The 61st Georgia Infantry Regiment was an infantry regiment in the Confederate States Army during the American Civil War.

History
Part of the Lawton-Gordon-Evans Brigade, the 61st Georgia Volunteer Infantry was mustered in South Carolina in May 1862. Its service included the Battle of Gaines' Mill (27 June 1862), Second Manassas (29-30 August 1862), the Battle of Chancellorsville (29 April – 5 May 1863) and the Battle of Gettysburg (1-3 July 1863) among many other battles. Along with the rest of Gordon's brigade, the 61st was among the first Confederate troops to reach the Susquehanna River during the Gettysburg Campaign.

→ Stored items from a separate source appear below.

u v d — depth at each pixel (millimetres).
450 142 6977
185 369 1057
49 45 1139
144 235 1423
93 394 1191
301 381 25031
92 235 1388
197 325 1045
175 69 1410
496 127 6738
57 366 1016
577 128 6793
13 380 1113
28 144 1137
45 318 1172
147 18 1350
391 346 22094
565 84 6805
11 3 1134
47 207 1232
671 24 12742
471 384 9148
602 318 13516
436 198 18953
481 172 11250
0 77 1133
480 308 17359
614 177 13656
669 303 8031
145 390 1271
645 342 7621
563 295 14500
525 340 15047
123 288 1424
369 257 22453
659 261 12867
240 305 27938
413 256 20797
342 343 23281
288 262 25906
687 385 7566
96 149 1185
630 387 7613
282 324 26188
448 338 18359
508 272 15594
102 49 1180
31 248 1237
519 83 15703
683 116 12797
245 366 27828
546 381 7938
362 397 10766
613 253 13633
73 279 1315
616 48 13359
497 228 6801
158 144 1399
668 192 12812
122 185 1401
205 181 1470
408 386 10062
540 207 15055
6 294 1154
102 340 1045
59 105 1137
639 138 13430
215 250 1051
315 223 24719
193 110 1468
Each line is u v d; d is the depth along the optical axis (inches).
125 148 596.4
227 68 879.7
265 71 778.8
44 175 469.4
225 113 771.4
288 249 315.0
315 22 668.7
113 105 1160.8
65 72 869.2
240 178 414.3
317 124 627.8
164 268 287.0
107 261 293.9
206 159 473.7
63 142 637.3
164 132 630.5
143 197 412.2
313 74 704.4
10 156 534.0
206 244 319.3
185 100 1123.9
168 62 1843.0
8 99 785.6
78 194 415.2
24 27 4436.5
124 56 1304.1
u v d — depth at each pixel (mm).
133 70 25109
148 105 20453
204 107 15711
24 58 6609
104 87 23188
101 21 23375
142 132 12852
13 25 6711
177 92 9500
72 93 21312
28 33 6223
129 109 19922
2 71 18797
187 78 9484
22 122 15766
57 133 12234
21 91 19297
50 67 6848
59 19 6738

George Washington Nichols, in his autobiographical account, A Soldier's Story of His Regiment, depicts life in the 61st Georgia Volunteer Infantry during the Civil War.

Staff
Colonel
John H. Lamar

Lieutenant Colonels
 James McDonald
Charles W. McArthur
James Y. McDuffie

Majors
Peter Brenan
Archibald P. McRae
Henry Tillman
James D. Van Valkenburg
James Bell Smith

Captains
G.D. Willcox
D.R.A. Johnson
Daniel McDonald
S.H. Kennedy
Charles W. McArthur
Peter Brennan
W. Fannin
J.M. Dasher
James D. Van Valkenburg
E.F. Sharpe
T.M. McRae
J.A. Edmondson
T.T. Colley.

Adjutants
G.W. Lamar
G.C. Conner.

Assistant Quartermaster
George Higgins.

Companies
 A - "Irwin Cowboys" (Irwin County, Captains Willcox & McDuffie)
 B - "Tattnall Rangers" (Tattnall County, Captains Johnson & A.P. McRae)
 C - "Brooks Rifles" and "Wiregrass Riflemen" (Brooks and Thomas Counties, Captains McDonald & Edmonson)
 D - "DeKalb Guards" (Bulloch County, Captains Kennedy & Tillman)
 E - "Montgomery Sharpshooters" (Montgomery County, Captains McArthur & T.M. McRae)
 F - "The Stark/Starke Guards"
 G - "Wilkes Guards" (Wilkes County, Captains Fannin & Colley)
 H - "Tattnall Volunteers" (Tattnall County, Captain Dasher)
 I - "Thompson Guards" (Macon and Bibb County, Captain Van Valkenburg)
 K - formed with volunteers from Companies A-I (Captain Sharpe)

See also 
List of Civil War regiments from Georgia

References 
Nichols, Private G.W. 
Evans County Historical Society.  A History of Evans County, Georgia. Claxton, GA: Evans County Historical Society. 1999

External links 
The 61st Georgia Volunteer Infantry

Units and formations of the Confederate States Army from Georgia (U.S. state)
1861 establishments in Georgia (U.S. state)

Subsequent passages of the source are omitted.